Task statement: Starting with the first line, output the data exactly through to the end.

[Saved data entries]
——

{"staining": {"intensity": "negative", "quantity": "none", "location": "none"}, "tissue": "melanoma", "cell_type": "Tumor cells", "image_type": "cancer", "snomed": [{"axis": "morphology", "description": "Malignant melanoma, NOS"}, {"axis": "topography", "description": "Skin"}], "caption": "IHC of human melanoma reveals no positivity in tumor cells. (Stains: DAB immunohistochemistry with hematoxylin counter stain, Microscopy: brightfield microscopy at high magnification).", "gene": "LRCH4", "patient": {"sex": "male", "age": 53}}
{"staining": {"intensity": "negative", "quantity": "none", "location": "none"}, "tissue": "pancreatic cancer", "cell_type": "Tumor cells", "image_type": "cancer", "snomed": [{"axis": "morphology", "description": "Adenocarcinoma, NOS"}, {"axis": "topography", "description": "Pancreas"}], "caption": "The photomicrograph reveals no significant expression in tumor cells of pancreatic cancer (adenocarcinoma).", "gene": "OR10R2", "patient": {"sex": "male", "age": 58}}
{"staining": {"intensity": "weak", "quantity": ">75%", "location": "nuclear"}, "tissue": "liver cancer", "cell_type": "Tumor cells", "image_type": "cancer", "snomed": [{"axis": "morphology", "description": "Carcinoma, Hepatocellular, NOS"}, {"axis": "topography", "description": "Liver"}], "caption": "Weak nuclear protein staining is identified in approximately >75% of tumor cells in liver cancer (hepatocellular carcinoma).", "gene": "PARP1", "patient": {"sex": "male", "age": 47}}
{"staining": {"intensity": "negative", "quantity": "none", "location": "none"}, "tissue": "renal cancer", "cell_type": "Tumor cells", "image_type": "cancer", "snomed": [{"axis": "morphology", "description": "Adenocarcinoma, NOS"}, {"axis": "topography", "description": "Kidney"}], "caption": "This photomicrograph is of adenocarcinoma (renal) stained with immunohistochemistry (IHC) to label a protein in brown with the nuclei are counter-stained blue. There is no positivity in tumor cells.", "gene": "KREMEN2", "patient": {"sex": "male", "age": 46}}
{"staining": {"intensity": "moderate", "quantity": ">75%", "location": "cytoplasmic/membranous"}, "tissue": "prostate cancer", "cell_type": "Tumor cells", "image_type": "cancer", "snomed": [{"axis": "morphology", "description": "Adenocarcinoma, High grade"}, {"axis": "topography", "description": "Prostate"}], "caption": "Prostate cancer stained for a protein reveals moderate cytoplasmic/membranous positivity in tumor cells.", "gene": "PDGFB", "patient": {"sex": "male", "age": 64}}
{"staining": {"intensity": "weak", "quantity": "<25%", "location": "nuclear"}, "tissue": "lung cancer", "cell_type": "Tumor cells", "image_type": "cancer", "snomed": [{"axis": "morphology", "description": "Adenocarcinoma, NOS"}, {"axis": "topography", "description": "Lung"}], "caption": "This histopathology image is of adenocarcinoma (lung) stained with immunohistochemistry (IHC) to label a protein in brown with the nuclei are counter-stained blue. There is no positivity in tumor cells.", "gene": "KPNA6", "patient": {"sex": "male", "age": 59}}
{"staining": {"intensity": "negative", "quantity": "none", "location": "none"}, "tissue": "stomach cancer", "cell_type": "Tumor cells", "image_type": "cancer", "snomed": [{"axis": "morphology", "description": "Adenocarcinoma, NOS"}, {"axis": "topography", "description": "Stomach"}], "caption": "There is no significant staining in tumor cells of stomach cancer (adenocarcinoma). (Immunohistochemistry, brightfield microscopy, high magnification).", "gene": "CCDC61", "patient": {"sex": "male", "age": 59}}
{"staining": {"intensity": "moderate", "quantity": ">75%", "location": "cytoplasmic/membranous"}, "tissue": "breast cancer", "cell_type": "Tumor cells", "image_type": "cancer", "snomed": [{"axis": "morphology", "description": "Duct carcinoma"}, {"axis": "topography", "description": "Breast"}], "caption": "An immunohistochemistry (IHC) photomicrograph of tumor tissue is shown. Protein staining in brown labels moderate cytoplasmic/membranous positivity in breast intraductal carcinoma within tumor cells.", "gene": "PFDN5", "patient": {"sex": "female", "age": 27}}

——

Answer section:
{"staining": {"intensity": "negative", "quantity": "none", "location": "none"}, "tissue": "melanoma", "cell_type": "Tumor cells", "image_type": "cancer", "snomed": [{"axis": "morphology", "description": "Malignant melanoma, NOS"}, {"axis": "topography", "description": "Skin"}], "caption": "IHC of human melanoma reveals no positivity in tumor cells. (Stains: DAB immunohistochemistry with hematoxylin counter stain, Microscopy: brightfield microscopy at high magnification).", "gene": "LRCH4", "patient": {"sex": "male", "age": 53}}
{"staining": {"intensity": "negative", "quantity": "none", "location": "none"}, "tissue": "pancreatic cancer", "cell_type": "Tumor cells", "image_type": "cancer", "snomed": [{"axis": "morphology", "description": "Adenocarcinoma, NOS"}, {"axis": "topography", "description": "Pancreas"}], "caption": "The photomicrograph reveals no significant expression in tumor cells of pancreatic cancer (adenocarcinoma).", "gene": "OR10R2", "patient": {"sex": "male", "age": 58}}
{"staining": {"intensity": "weak", "quantity": ">75%", "location": "nuclear"}, "tissue": "liver cancer", "cell_type": "Tumor cells", "image_type": "cancer", "snomed": [{"axis": "morphology", "description": "Carcinoma, Hepatocellular, NOS"}, {"axis": "topography", "description": "Liver"}], "caption": "Weak nuclear protein staining is identified in approximately >75% of tumor cells in liver cancer (hepatocellular carcinoma).", "gene": "PARP1", "patient": {"sex": "male", "age": 47}}
{"staining": {"intensity": "negative", "quantity": "none", "location": "none"}, "tissue": "renal cancer", "cell_type": "Tumor cells", "image_type": "cancer", "snomed": [{"axis": "morphology", "description": "Adenocarcinoma, NOS"}, {"axis": "topography", "description": "Kidney"}], "caption": "This photomicrograph is of adenocarcinoma (renal) stained with immunohistochemistry (IHC) to label a protein in brown with the nuclei are counter-stained blue. There is no positivity in tumor cells.", "gene": "KREMEN2", "patient": {"sex": "male", "age": 46}}
{"staining": {"intensity": "moderate", "quantity": ">75%", "location": "cytoplasmic/membranous"}, "tissue": "prostate cancer", "cell_type": "Tumor cells", "image_type": "cancer", "snomed": [{"axis": "morphology", "description": "Adenocarcinoma, High grade"}, {"axis": "topography", "description": "Prostate"}], "caption": "Prostate cancer stained for a protein reveals moderate cytoplasmic/membranous positivity in tumor cells.", "gene": "PDGFB", "patient": {"sex": "male", "age": 64}}
{"staining": {"intensity": "weak", "quantity": "<25%", "location": "nuclear"}, "tissue": "lung cancer", "cell_type": "Tumor cells", "image_type": "cancer", "snomed": [{"axis": "morphology", "description": "Adenocarcinoma, NOS"}, {"axis": "topography", "description": "Lung"}], "caption": "This histopathology image is of adenocarcinoma (lung) stained with immunohistochemistry (IHC) to label a protein in brown with the nuclei are counter-stained blue. There is no positivity in tumor cells.", "gene": "KPNA6", "patient": {"sex": "male", "age": 59}}
{"staining": {"intensity": "negative", "quantity": "none", "location": "none"}, "tissue": "stomach cancer", "cell_type": "Tumor cells", "image_type": "cancer", "snomed": [{"axis": "morphology", "description": "Adenocarcinoma, NOS"}, {"axis": "topography", "description": "Stomach"}], "caption": "There is no significant staining in tumor cells of stomach cancer (adenocarcinoma). (Immunohistochemistry, brightfield microscopy, high magnification).", "gene": "CCDC61", "patient": {"sex": "male", "age": 59}}
{"staining": {"intensity": "moderate", "quantity": ">75%", "location": "cytoplasmic/membranous"}, "tissue": "breast cancer", "cell_type": "Tumor cells", "image_type": "cancer", "snomed": [{"axis": "morphology", "description": "Duct carcinoma"}, {"axis": "topography", "description": "Breast"}], "caption": "An immunohistochemistry (IHC) photomicrograph of tumor tissue is shown. Protein staining in brown labels moderate cytoplasmic/membranous positivity in breast intraductal carcinoma within tumor cells.", "gene": "PFDN5", "patient": {"sex": "female", "age": 27}}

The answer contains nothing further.